Picture this – You’re on a combat mission in the no-fly zone in southern Iraq at 19,000 feet. Your wingman is 2 miles away directly to your left. Suddenly, you hear him scream over the radio. “Break Right, Break Right! Missile launch your 6 O’clock!!

Instinctively, you crank the stick to the right, bank the aircraft 90 degrees, and pull back as hard as you can as the g forces compress you back into the seat. You lower the nose, go to afterburner, and dispense chaff to break the radar lock. Luckily for you, it runs out of energy and detonates 1,000 feet from your. You survived!


Just another day in the life of the fighter pilot…

What do you think made surviving that attack possible?

  1. Without hesitation, you took your wingman’s advice when he said ‘break right!”
  2. You successfully applied the evasive maneuver procedures.
  3. Your wingman never lost sight of you.

Each day, you’re flying missions at work and at home. They may not be as intense as combat, but the pressures and threats are just as real. The key to winning these missions lies with your wingmen – your trusted partners. They can be your coworkers, your supervisors, your spouse or your best friend.

Are you aware of the wingmen in your life? Are you backing each other up, ‘checking-6’ for threats, and calling out ‘break right” when necessary? Most importantly, when your wingman says ‘break right’, will you:

  1. Heed their call? Or,
  2. Question them, doubt their credibility, or resent them for judging you?

The choice you make in that moment is critical. Heed the call and avoid getting shot down. Or, ignore the warning and you or someone you know may get hurt.

Being a wingman implies shared responsibility. You not only need to listen (and act) when you hear “Break Right,” you need to be willing to call it out as well. A good wingman checks your blind spots for threats and will also recognize when you’re not functioning at “maximum performance.” They don’t hesitate to call out a “Break Right” in order to help you refocus on the mission and perhaps avoid a fatal business (or life) mistake.

The key is self leadershipaccountability, and trusting those working beside you. It means being open to feedback and heeding the warning calls that your wingmen may send you. Then, by taking action (re-focusing your attention and adjusting your flight path), you’ll avoid the missiles, get back on target and continue the mission safely and effectively.

So I invite you – my fellow wingmen – to look around the skies and identify those wingmen that may need to hear you say “break right!” Just as important, keep an ear out for their calls too. Your co-workers, customers, and even your family may depend on it.

Given entries
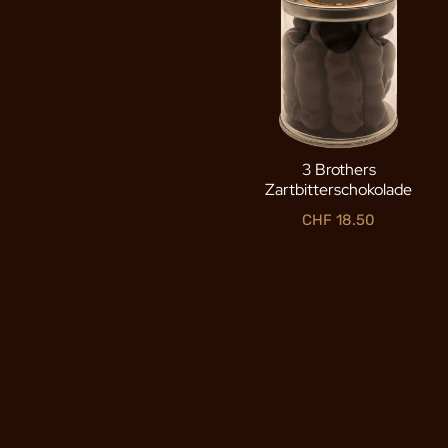
3 Brothers
Zartbitterschokolade
CHF
18.50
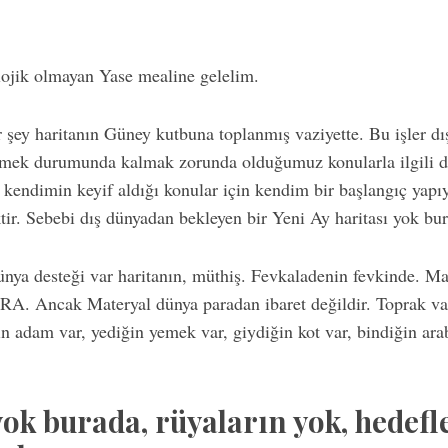
olojik olmayan Yase mealine gelelim.
r şey haritanın Güney kutbuna toplanmış vaziyette. Bu işler d
nmek durumunda kalmak zorunda olduğumuz konularla ilgili d
, kendimin keyif aldığı konular için kendim bir başlangıç ya
. Sebebi dış dünyadan bekleyen bir Yeni Ay haritası yok bur
ünya desteği var haritanın, müthiş. Fevkaladenin fevkinde. Ma
RA. Ancak Materyal dünya paradan ibaret değildir. Toprak va
ın adam var, yediğin yemek var, giydiğin kot var, bindiğin ar
yok burada, rüyaların yok, hedefl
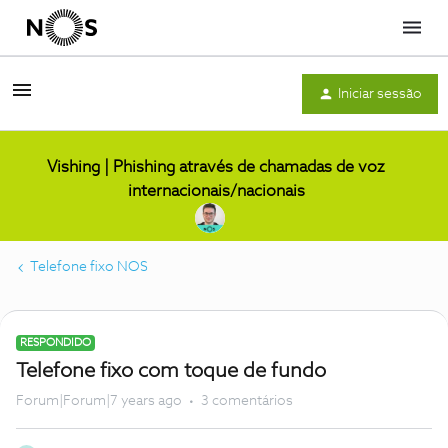
Menu
Iniciar sessão
Vishing | Phishing através de chamadas de voz
internacionais/nacionais
Telefone fixo NOS
RESPONDIDO
Telefone fixo com toque de fundo
Forum|Forum|7 years ago
3 comentários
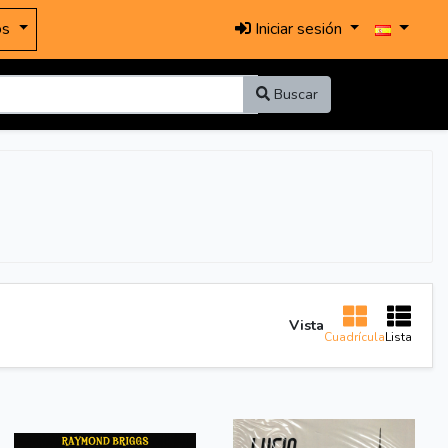
os
Iniciar sesión
Buscar
Vista
Cuadrícula
Lista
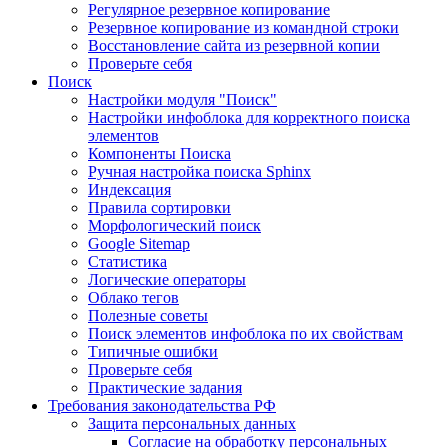
Регулярное резервное копирование
Резервное копирование из командной строки
Восстановление сайта из резервной копии
Проверьте себя
Поиск
Настройки модуля "Поиск"
Настройки инфоблока для корректного поиска
элементов
Компоненты Поиска
Ручная настройка поиска Sphinx
Индексация
Правила сортировки
Морфологический поиск
Google Sitemap
Статистика
Логические операторы
Облако тегов
Полезные советы
Поиск элементов инфоблока по их свойствам
Типичные ошибки
Проверьте себя
Практические задания
Требования законодательства РФ
Защита персональных данных
Согласие на обработку персональных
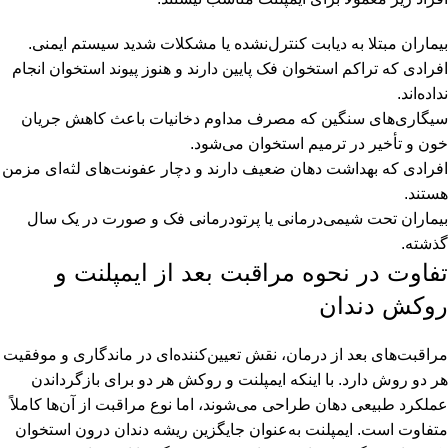
بیماران مبتلا به دیابت کنترل‌نشده یا مشکلات شدید سیستم ایمنی.
افرادی که تراکم استخوان فک پایین دارند و هنوز پیوند استخوان انجام
نداده‌اند.
سیگاری‌های سنگین که مصرف مداوم دخانیات باعث کاهش جریان
خون و تأخیر در ترمیم استخوان می‌شود.
افرادی که بهداشت دهان ضعیف دارند و دچار عفونت‌های لثه‌ای مزمن
هستند.
بیماران تحت شیمی‌درمانی یا پرتودرمانی فک و صورت در یک سال
گذشته.
تفاوت در نحوه مراقبت بعد از ایمپلنت و
روکش دندان
مراقبت‌های بعد از درمان، نقش تعیین‌کننده‌ای در ماندگاری و موفقیت
هر دو روش دارد. با اینکه ایمپلنت و روکش هر دو برای بازگرداندن
عملکرد طبیعی دهان طراحی می‌شوند، اما نوع مراقبت از آن‌ها کاملاً
متفاوت است. ایمپلنت به‌عنوان جایگزین ریشه دندان درون استخوان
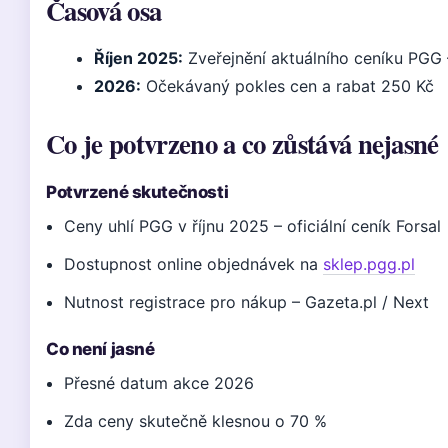
Časová osa
Říjen 2025:
Zveřejnění aktuálního ceníku PGG 
2026:
Očekávaný pokles cen a rabat 250 Kč
Co je potvrzeno a co zůstává nejasné
Potvrzené skutečnosti
Ceny uhlí PGG v říjnu 2025 – oficiální ceník Forsal
Dostupnost online objednávek na
sklep.pgg.pl
Nutnost registrace pro nákup – Gazeta.pl / Next
Co není jasné
Přesné datum akce 2026
Zda ceny skutečně klesnou o 70 %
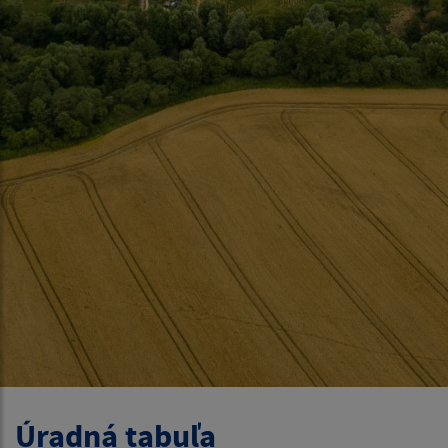
Úradná tabuľa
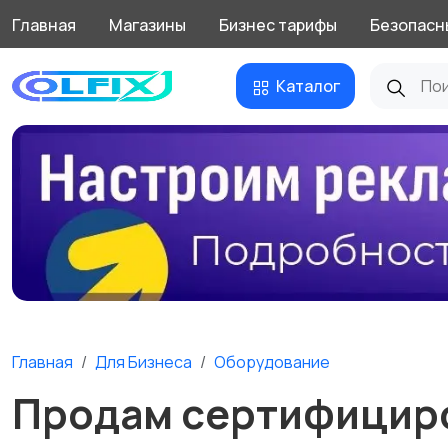
Главная
Магазины
Бизнес тарифы
Безопасн
Каталог
Главная
Для Бизнеса
Оборудование
Продам сертифициро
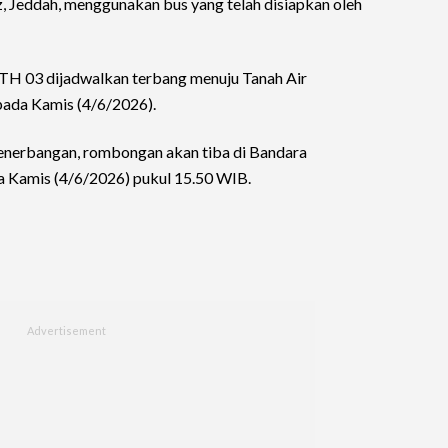
z, Jeddah, menggunakan bus yang telah disiapkan oleh
BTH 03 dijadwalkan terbang menuju Tanah Air
pada Kamis (4/6/2026).
penerbangan, rombongan akan tiba di Bandara
 Kamis (4/6/2026) pukul 15.50 WIB.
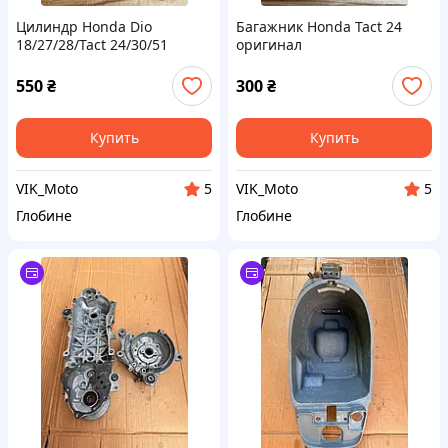
Цилиндр Honda Dio
Багажник Honda Tact 24
18/27/28/Tact 24/30/51
оригинал
Оригинал
550
₴
300
₴
Купить
Купить
VIK_Moto
VIK_Moto
5
5
Глобине
Глобине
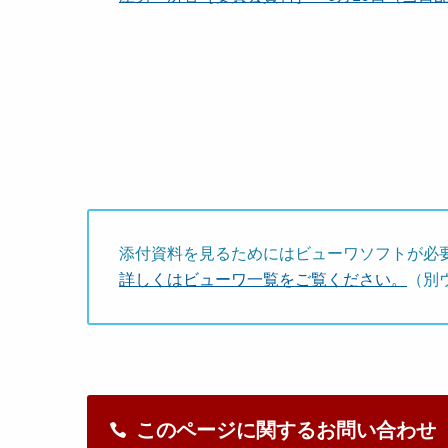
添付資料を見るためにはビューワソフトが必
詳しくはビューワ一覧をご覧ください。
（別
このページに関するお問い合わせ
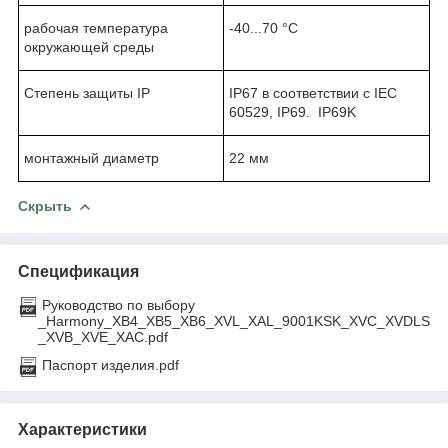
рабочая температура
-40...70 °C
окружающей среды
Степень защиты IP
IP67 в соответствии с IEC
60529, IP69. IP69K
монтажный диаметр
22 мм
Скрыть
Спецификация
Руководство по выбору
_Harmony_XB4_XB5_XB6_XVL_XAL_9001KSK_XVC_XVDLS
_XVB_XVE_XAC.pdf
Паспорт изделия.pdf
Характеристики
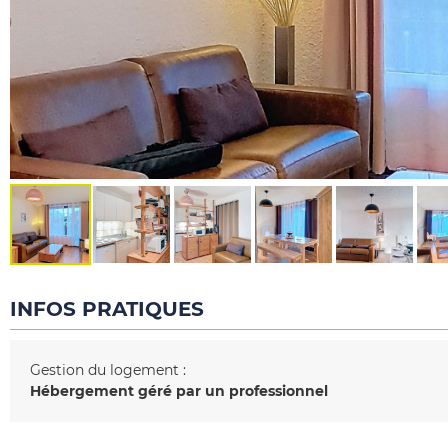
INFOS PRATIQUES
Gestion du logement :
Hébergement géré par un professionnel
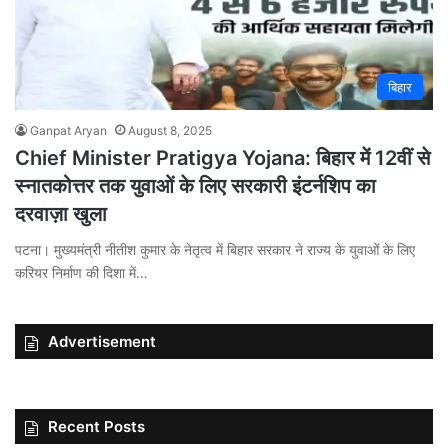
बिहार
Ganpat Aryan
August 8, 2025
Chief Minister Pratigya Yojana: बिहार में 12वीं से
स्नातकोत्तर तक युवाओं के लिए सरकारी इंटर्नशिप का
दरवाज़ा खुला
पटना। मुख्यमंत्री नीतीश कुमार के नेतृत्व में बिहार सरकार ने राज्य के युवाओं के लिए
करियर निर्माण की दिशा में…
Advertisement
Recent Posts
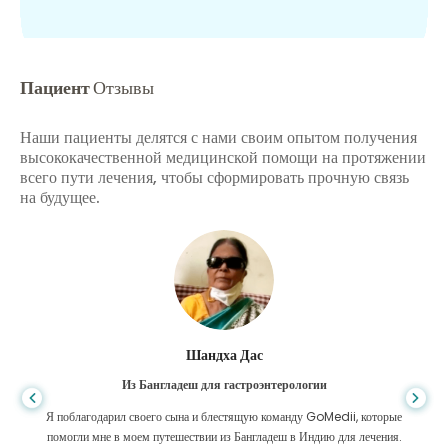
Пациент
Отзывы
Наши пациенты делятся с нами своим опытом получения
высококачественной медицинской помощи на протяжении
всего пути лечения, чтобы сформировать прочную связь
на будущее.
Шандха Дас
Из Бангладеш для гастроэнтерологии
Я поблагодарил своего сына и блестящую команду GoMedii, которые
помогли мне в моем путешествии из Бангладеш в Индию для лечения.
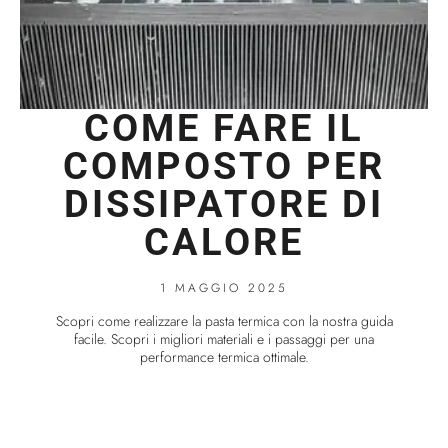
COME FARE IL
COMPOSTO PER
DISSIPATORE DI
CALORE
1 MAGGIO 2025
Scopri come realizzare la pasta termica con la nostra guida
facile. Scopri i migliori materiali e i passaggi per una
performance termica ottimale.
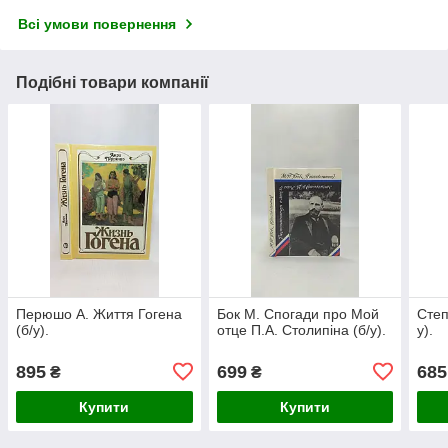
Всі умови повернення
Подібні товари компанії
Перюшо А. Життя Гогена
Бок М. Спогади про Мой
Степ
(б/у).
отце П.А. Столипіна (б/у).
у).
895
699
685
₴
₴
Купити
Купити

Task details
In the fighter pilot text, how far from your aircraft does the missile detonate? The records are separate from the fighter pilot text and unrelated to it.

Exercise answer
It detonates 1,000 feet from your aircraft.